→ **Exercise prompt**
Word for word, repeat the lines of the records from the one containing "X131750000Y-70380000D03*" through the last line, both included.

→ **Hardware design source data**
━━━━━━━━━━━━━━━━━━━━

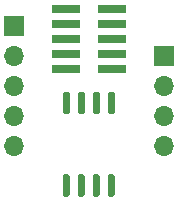
<source format=gbr>
%TF.GenerationSoftware,KiCad,Pcbnew,(5.1.7-0-10_14)*%
%TF.CreationDate,2020-11-09T13:54:58+00:00*%
%TF.ProjectId,STM32G031J6_Breakout,53544d33-3247-4303-9331-4a365f427265,rev?*%
%TF.SameCoordinates,Original*%
%TF.FileFunction,Soldermask,Top*%
%TF.FilePolarity,Negative*%
%FSLAX46Y46*%
G04 Gerber Fmt 4.6, Leading zero omitted, Abs format (unit mm)*
G04 Created by KiCad (PCBNEW (5.1.7-0-10_14)) date 2020-11-09 13:54:58*
%MOMM*%
%LPD*%
G01*
G04 APERTURE LIST*
%ADD10O,1.700000X1.700000*%
%ADD11R,1.700000X1.700000*%
%ADD12R,2.400000X0.740000*%
G04 APERTURE END LIST*
D10*
%TO.C,J4*%
X142240000Y-101600000D03*
X142240000Y-99060000D03*
X142240000Y-96520000D03*
D11*
X142240000Y-93980000D03*
%TD*%
D10*
%TO.C,J1*%
X129540000Y-101600000D03*
X129540000Y-99060000D03*
X129540000Y-96520000D03*
X129540000Y-93980000D03*
D11*
X129540000Y-91440000D03*
%TD*%
%TO.C,U2*%
G36*
G01*
X134071500Y-98923000D02*
X133771500Y-98923000D01*
G75*
G02*
X133621500Y-98773000I0J150000D01*
G01*
X133621500Y-97173000D01*
G75*
G02*
X133771500Y-97023000I150000J0D01*
G01*
X134071500Y-97023000D01*
G75*
G02*
X134221500Y-97173000I0J-150000D01*
G01*
X134221500Y-98773000D01*
G75*
G02*
X134071500Y-98923000I-150000J0D01*
G01*
G37*
G36*
G01*
X135341500Y-98923000D02*
X135041500Y-98923000D01*
G75*
G02*
X134891500Y-98773000I0J150000D01*
G01*
X134891500Y-97173000D01*
G75*
G02*
X135041500Y-97023000I150000J0D01*
G01*
X135341500Y-97023000D01*
G75*
G02*
X135491500Y-97173000I0J-150000D01*
G01*
X135491500Y-98773000D01*
G75*
G02*
X135341500Y-98923000I-150000J0D01*
G01*
G37*
G36*
G01*
X136611500Y-98923000D02*
X136311500Y-98923000D01*
G75*
G02*
X136161500Y-98773000I0J150000D01*
G01*
X136161500Y-97173000D01*
G75*
G02*
X136311500Y-97023000I150000J0D01*
G01*
X136611500Y-97023000D01*
G75*
G02*
X136761500Y-97173000I0J-150000D01*
G01*
X136761500Y-98773000D01*
G75*
G02*
X136611500Y-98923000I-150000J0D01*
G01*
G37*
G36*
G01*
X137881500Y-98923000D02*
X137581500Y-98923000D01*
G75*
G02*
X137431500Y-98773000I0J150000D01*
G01*
X137431500Y-97173000D01*
G75*
G02*
X137581500Y-97023000I150000J0D01*
G01*
X137881500Y-97023000D01*
G75*
G02*
X138031500Y-97173000I0J-150000D01*
G01*
X138031500Y-98773000D01*
G75*
G02*
X137881500Y-98923000I-150000J0D01*
G01*
G37*
G36*
G01*
X137881500Y-105923000D02*
X137581500Y-105923000D01*
G75*
G02*
X137431500Y-105773000I0J150000D01*
G01*
X137431500Y-104173000D01*
G75*
G02*
X137581500Y-104023000I150000J0D01*
G01*
X137881500Y-104023000D01*
G75*
G02*
X138031500Y-104173000I0J-150000D01*
G01*
X138031500Y-105773000D01*
G75*
G02*
X137881500Y-105923000I-150000J0D01*
G01*
G37*
G36*
G01*
X136611500Y-105923000D02*
X136311500Y-105923000D01*
G75*
G02*
X136161500Y-105773000I0J150000D01*
G01*
X136161500Y-104173000D01*
G75*
G02*
X136311500Y-104023000I150000J0D01*
G01*
X136611500Y-104023000D01*
G75*
G02*
X136761500Y-104173000I0J-150000D01*
G01*
X136761500Y-105773000D01*
G75*
G02*
X136611500Y-105923000I-150000J0D01*
G01*
G37*
G36*
G01*
X135341500Y-105923000D02*
X135041500Y-105923000D01*
G75*
G02*
X134891500Y-105773000I0J150000D01*
G01*
X134891500Y-104173000D01*
G75*
G02*
X135041500Y-104023000I150000J0D01*
G01*
X135341500Y-104023000D01*
G75*
G02*
X135491500Y-104173000I0J-150000D01*
G01*
X135491500Y-105773000D01*
G75*
G02*
X135341500Y-105923000I-150000J0D01*
G01*
G37*
G36*
G01*
X134071500Y-105923000D02*
X133771500Y-105923000D01*
G75*
G02*
X133621500Y-105773000I0J150000D01*
G01*
X133621500Y-104173000D01*
G75*
G02*
X133771500Y-104023000I150000J0D01*
G01*
X134071500Y-104023000D01*
G75*
G02*
X134221500Y-104173000I0J-150000D01*
G01*
X134221500Y-105773000D01*
G75*
G02*
X134071500Y-105923000I-150000J0D01*
G01*
G37*
%TD*%
D12*
%TO.C,J3*%
X137776500Y-95123000D03*
X133876500Y-95123000D03*
X137776500Y-93853000D03*
X133876500Y-93853000D03*
X137776500Y-92583000D03*
X133876500Y-92583000D03*
X137776500Y-91313000D03*
X133876500Y-91313000D03*
X137776500Y-90043000D03*
X133876500Y-90043000D03*
%TD*%
M02*

</source>
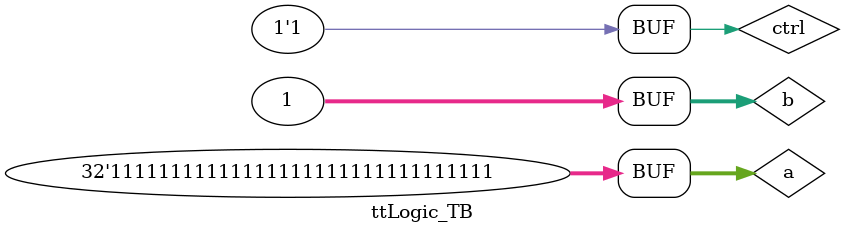
<source format=sv>
module ttLogic(a, b, sum, ctrl, cout);
	input logic [31:0] a, b;
	input logic ctrl;
	
	output logic [31:0] sum;
	output logic cout;
	// carry wires, we set the first carry in to the value of
	// the subtraction control bit. We need to add one to our result
	// if we are doing subtraction, see module comment.
	logic [32:0] cry;
	assign cry[0] = ctrl;
	// make a temporary b that contains either b or its negated version
	// used in addition vs. subtraction.
	logic [31:0] btemp;
	assign btemp = ctrl ? ~b : b;
	// Generate a ton of linked adders, with each carryout leading to the 
	// next carryin bit
	genvar i;
	generate 
		for (i = 0; i < 32; i++) begin : logi
			fullAdder adder(.A(a[i]), .B(btemp[i]), .cin(cry[i]), .sum(sum[i]), .cout(cry[i+1]));
		end
	endgenerate
	// assign the carryout bit.
	assign cout = cry[32];
endmodule

// this module does basic math to test functionality.
module ttLogic_TB();

logic [31:0] a, b;
logic ctrl, cout;
logic [31:0] sum;
	ttLogic dut (a, b, sum, ctrl, cout);

initial begin
	// test basic add/sub
	a = 0;
	b = 1;
	ctrl = 0;
	#10;
	ctrl = 1;
	#10;
	a = 15;
	b = 20;
	#10;
	ctrl = 0;
	#10;
	// test overflow 
	a = 32'b11111111111111111111111111111111;
	b = 1'b1;
	#10;
	ctrl = 1;
	#10;
end

endmodule
</source>
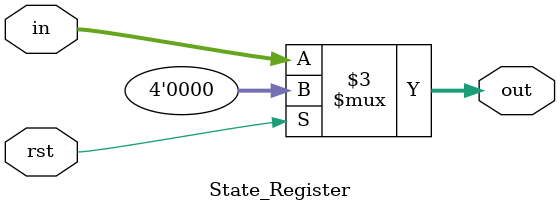
<source format=v>
module State_Register #(parameter W=4) (in,rst,out); 

input rst; 
input [W-1:0] in; 
output reg [W-1:0] out; 

always @(in) 
begin 
	if (rst)
	out = 0; 
	else 
	out = in;  
end 

endmodule 
</source>
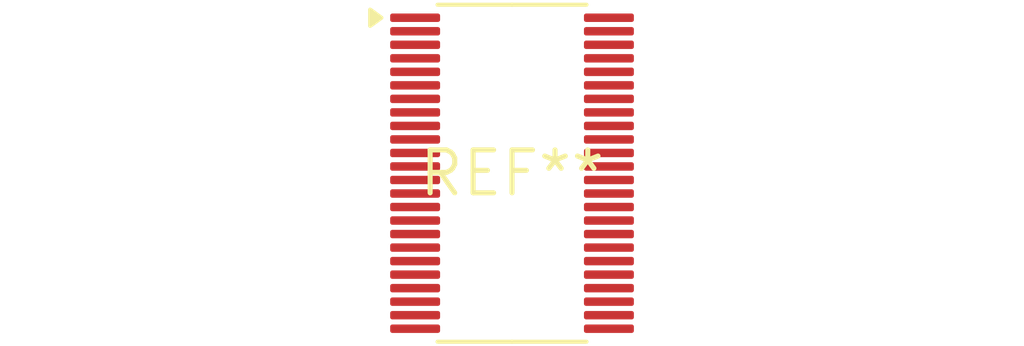
<source format=kicad_pcb>
(kicad_pcb (version 20240108) (generator pcbnew)

  (general
    (thickness 1.6)
  )

  (paper "A4")
  (layers
    (0 "F.Cu" signal)
    (31 "B.Cu" signal)
    (32 "B.Adhes" user "B.Adhesive")
    (33 "F.Adhes" user "F.Adhesive")
    (34 "B.Paste" user)
    (35 "F.Paste" user)
    (36 "B.SilkS" user "B.Silkscreen")
    (37 "F.SilkS" user "F.Silkscreen")
    (38 "B.Mask" user)
    (39 "F.Mask" user)
    (40 "Dwgs.User" user "User.Drawings")
    (41 "Cmts.User" user "User.Comments")
    (42 "Eco1.User" user "User.Eco1")
    (43 "Eco2.User" user "User.Eco2")
    (44 "Edge.Cuts" user)
    (45 "Margin" user)
    (46 "B.CrtYd" user "B.Courtyard")
    (47 "F.CrtYd" user "F.Courtyard")
    (48 "B.Fab" user)
    (49 "F.Fab" user)
    (50 "User.1" user)
    (51 "User.2" user)
    (52 "User.3" user)
    (53 "User.4" user)
    (54 "User.5" user)
    (55 "User.6" user)
    (56 "User.7" user)
    (57 "User.8" user)
    (58 "User.9" user)
  )

  (setup
    (pad_to_mask_clearance 0)
    (pcbplotparams
      (layerselection 0x00010fc_ffffffff)
      (plot_on_all_layers_selection 0x0000000_00000000)
      (disableapertmacros false)
      (usegerberextensions false)
      (usegerberattributes false)
      (usegerberadvancedattributes false)
      (creategerberjobfile false)
      (dashed_line_dash_ratio 12.000000)
      (dashed_line_gap_ratio 3.000000)
      (svgprecision 4)
      (plotframeref false)
      (viasonmask false)
      (mode 1)
      (useauxorigin false)
      (hpglpennumber 1)
      (hpglpenspeed 20)
      (hpglpendiameter 15.000000)
      (dxfpolygonmode false)
      (dxfimperialunits false)
      (dxfusepcbnewfont false)
      (psnegative false)
      (psa4output false)
      (plotreference false)
      (plotvalue false)
      (plotinvisibletext false)
      (sketchpadsonfab false)
      (subtractmaskfromsilk false)
      (outputformat 1)
      (mirror false)
      (drillshape 1)
      (scaleselection 1)
      (outputdirectory "")
    )
  )

  (net 0 "")

  (footprint "TSSOP-48_4.4x9.7mm_P0.4mm" (layer "F.Cu") (at 0 0))

)

</source>
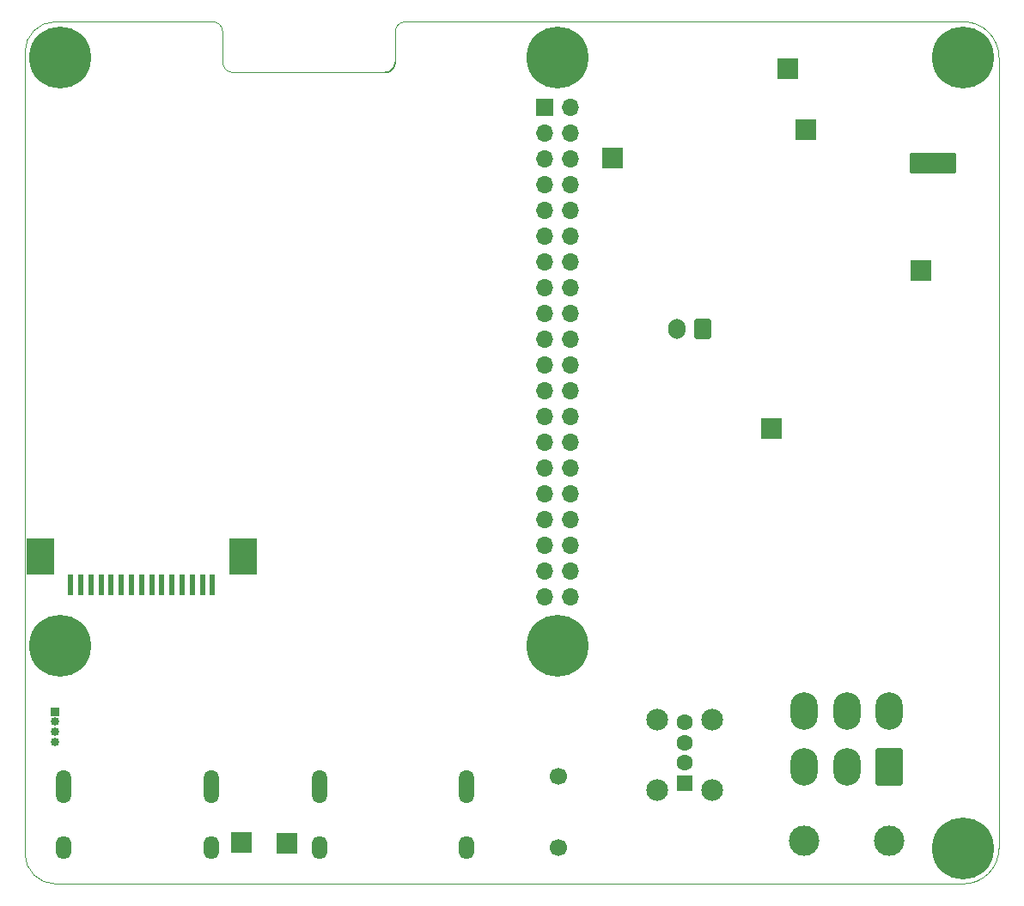
<source format=gbr>
G04 #@! TF.GenerationSoftware,KiCad,Pcbnew,(5.99.0-11120-g1d6ad4a52a)*
G04 #@! TF.CreationDate,2021-08-25T17:06:27+02:00*
G04 #@! TF.ProjectId,CarPiPowerHat,43617250-6950-46f7-9765-724861742e6b,0.2*
G04 #@! TF.SameCoordinates,Original*
G04 #@! TF.FileFunction,Soldermask,Bot*
G04 #@! TF.FilePolarity,Negative*
%FSLAX46Y46*%
G04 Gerber Fmt 4.6, Leading zero omitted, Abs format (unit mm)*
G04 Created by KiCad (PCBNEW (5.99.0-11120-g1d6ad4a52a)) date 2021-08-25 17:06:27*
%MOMM*%
%LPD*%
G01*
G04 APERTURE LIST*
G04 Aperture macros list*
%AMRoundRect*
0 Rectangle with rounded corners*
0 $1 Rounding radius*
0 $2 $3 $4 $5 $6 $7 $8 $9 X,Y pos of 4 corners*
0 Add a 4 corners polygon primitive as box body*
4,1,4,$2,$3,$4,$5,$6,$7,$8,$9,$2,$3,0*
0 Add four circle primitives for the rounded corners*
1,1,$1+$1,$2,$3*
1,1,$1+$1,$4,$5*
1,1,$1+$1,$6,$7*
1,1,$1+$1,$8,$9*
0 Add four rect primitives between the rounded corners*
20,1,$1+$1,$2,$3,$4,$5,0*
20,1,$1+$1,$4,$5,$6,$7,0*
20,1,$1+$1,$6,$7,$8,$9,0*
20,1,$1+$1,$8,$9,$2,$3,0*%
G04 Aperture macros list end*
G04 #@! TA.AperFunction,Profile*
%ADD10C,0.100000*%
G04 #@! TD*
G04 #@! TA.AperFunction,Profile*
%ADD11C,0.150000*%
G04 #@! TD*
%ADD12C,6.100000*%
%ADD13C,1.700000*%
%ADD14R,0.850000X0.850000*%
%ADD15O,0.850000X0.850000*%
%ADD16RoundRect,0.100000X2.200000X-0.900000X2.200000X0.900000X-2.200000X0.900000X-2.200000X-0.900000X0*%
%ADD17O,1.500000X3.300000*%
%ADD18O,1.500000X2.300000*%
%ADD19C,3.000000*%
%ADD20RoundRect,0.250001X1.099999X1.599999X-1.099999X1.599999X-1.099999X-1.599999X1.099999X-1.599999X0*%
%ADD21O,2.700000X3.700000*%
%ADD22R,1.600000X1.600000*%
%ADD23C,1.600000*%
%ADD24C,2.150000*%
%ADD25R,1.700000X1.700000*%
%ADD26O,1.700000X1.700000*%
%ADD27R,0.610000X2.000000*%
%ADD28R,2.680000X3.600000*%
%ADD29R,2.000000X2.000000*%
%ADD30RoundRect,0.250000X0.600000X0.750000X-0.600000X0.750000X-0.600000X-0.750000X0.600000X-0.750000X0*%
%ADD31O,1.700000X2.000000*%
G04 APERTURE END LIST*
D10*
X81000000Y-116500000D02*
X170500000Y-116500000D01*
X98499997Y-36500003D02*
G75*
G02*
X97500000Y-35500000I3J1000000D01*
G01*
X97500000Y-35500000D02*
X97500000Y-32500000D01*
X96500003Y-31499997D02*
G75*
G02*
X97500000Y-32500000I-3J-1000000D01*
G01*
X113500000Y-36500000D02*
X98500000Y-36500000D01*
X81000000Y-116500000D02*
G75*
G02*
X78005236Y-113500005I5236J2999995D01*
G01*
X78000000Y-34500000D02*
X78005236Y-113500005D01*
X115499997Y-31500003D02*
G75*
G03*
X114500000Y-32500000I0J-999997D01*
G01*
X96500000Y-31500000D02*
X81000000Y-31500000D01*
X173999998Y-34999998D02*
G75*
G03*
X170500000Y-31500000I-3499998J0D01*
G01*
X114500000Y-32500000D02*
X114500000Y-35500000D01*
X170500000Y-31500000D02*
X115500000Y-31500000D01*
X174000000Y-35000000D02*
X174000000Y-113000000D01*
X174000002Y-113000002D02*
G75*
G02*
X170500000Y-116500000I-3500000J2D01*
G01*
D11*
X113500000Y-36500000D02*
G75*
G03*
X114500000Y-35500000I0J1000000D01*
G01*
D10*
X78000000Y-34500000D02*
G75*
G02*
X81000000Y-31500000I3000000J0D01*
G01*
D12*
X130500000Y-35000000D03*
X130500000Y-93000000D03*
X81500000Y-35000000D03*
X81500000Y-93000000D03*
D13*
X130550035Y-112900000D03*
X130550035Y-105900000D03*
D14*
X80990000Y-99510000D03*
D15*
X80990000Y-100510000D03*
X80990000Y-101510000D03*
X80990000Y-102510000D03*
D16*
X167509400Y-45428100D03*
D12*
X170500000Y-35000000D03*
D17*
X96350035Y-106949990D03*
X81850035Y-106949990D03*
D18*
X81850035Y-112909990D03*
X96350035Y-112909990D03*
D17*
X121550035Y-106949990D03*
X107050035Y-106949990D03*
D18*
X107050035Y-112909990D03*
X121550035Y-112909990D03*
D19*
X154800000Y-112274990D03*
X163200000Y-112274990D03*
D20*
X163200000Y-104974990D03*
D21*
X159000000Y-104974990D03*
X154800000Y-104974990D03*
X163200000Y-99474990D03*
X159000000Y-99474990D03*
X154800000Y-99474990D03*
D12*
X170500000Y-113000000D03*
D22*
X143000035Y-106559990D03*
D23*
X143000035Y-104559990D03*
X143000035Y-102559990D03*
X143000035Y-100559990D03*
D24*
X145720035Y-107289990D03*
X140280035Y-107289990D03*
X145720035Y-100289990D03*
X140280035Y-100289990D03*
D25*
X129210000Y-39900000D03*
D26*
X131750000Y-39900000D03*
X129210000Y-42440000D03*
X131750000Y-42440000D03*
X129210000Y-44980000D03*
X131750000Y-44980000D03*
X129210000Y-47520000D03*
X131750000Y-47520000D03*
X129210000Y-50060000D03*
X131750000Y-50060000D03*
X129210000Y-52600000D03*
X131750000Y-52600000D03*
X129210000Y-55140000D03*
X131750000Y-55140000D03*
X129210000Y-57680000D03*
X131750000Y-57680000D03*
X129210000Y-60220000D03*
X131750000Y-60220000D03*
X129210000Y-62760000D03*
X131750000Y-62760000D03*
X129210000Y-65300000D03*
X131750000Y-65300000D03*
X129210000Y-67840000D03*
X131750000Y-67840000D03*
X129210000Y-70380000D03*
X131750000Y-70380000D03*
X129210000Y-72920000D03*
X131750000Y-72920000D03*
X129210000Y-75460000D03*
X131750000Y-75460000D03*
X129210000Y-78000000D03*
X131750000Y-78000000D03*
X129210000Y-80540000D03*
X131750000Y-80540000D03*
X129210000Y-83080000D03*
X131750000Y-83080000D03*
X129210000Y-85620000D03*
X131750000Y-85620000D03*
X129210000Y-88160000D03*
X131750000Y-88160000D03*
D27*
X82500000Y-87000000D03*
X83500000Y-87000000D03*
X84500000Y-87000000D03*
X85500000Y-87000000D03*
X86500000Y-87000000D03*
X87500000Y-87000000D03*
X88500000Y-87000000D03*
X89500000Y-87000000D03*
X90500000Y-87000000D03*
X91500000Y-87000000D03*
X92500000Y-87000000D03*
X93500000Y-87000000D03*
X94500000Y-87000000D03*
X95500000Y-87000000D03*
X96500000Y-87000000D03*
D28*
X79510000Y-84200000D03*
X99490000Y-84200000D03*
D29*
X151600000Y-71600000D03*
D30*
X144770000Y-61790000D03*
D31*
X142270000Y-61790000D03*
D29*
X103800035Y-112499990D03*
X155000000Y-42102000D03*
X166325000Y-56027000D03*
X135900000Y-44900000D03*
X99336035Y-112435990D03*
X153200000Y-36100000D03*
M02*

</source>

━━━━━━━━━━━━━━━━━━━━

→ **Exercise response**
X131750000Y-70380000D03*
X129210000Y-72920000D03*
X131750000Y-72920000D03*
X129210000Y-75460000D03*
X131750000Y-75460000D03*
X129210000Y-78000000D03*
X131750000Y-78000000D03*
X129210000Y-80540000D03*
X131750000Y-80540000D03*
X129210000Y-83080000D03*
X131750000Y-83080000D03*
X129210000Y-85620000D03*
X131750000Y-85620000D03*
X129210000Y-88160000D03*
X131750000Y-88160000D03*
D27*
X82500000Y-87000000D03*
X83500000Y-87000000D03*
X84500000Y-87000000D03*
X85500000Y-87000000D03*
X86500000Y-87000000D03*
X87500000Y-87000000D03*
X88500000Y-87000000D03*
X89500000Y-87000000D03*
X90500000Y-87000000D03*
X91500000Y-87000000D03*
X92500000Y-87000000D03*
X93500000Y-87000000D03*
X94500000Y-87000000D03*
X95500000Y-87000000D03*
X96500000Y-87000000D03*
D28*
X79510000Y-84200000D03*
X99490000Y-84200000D03*
D29*
X151600000Y-71600000D03*
D30*
X144770000Y-61790000D03*
D31*
X142270000Y-61790000D03*
D29*
X103800035Y-112499990D03*
X155000000Y-42102000D03*
X166325000Y-56027000D03*
X135900000Y-44900000D03*
X99336035Y-112435990D03*
X153200000Y-36100000D03*
M02*

</source>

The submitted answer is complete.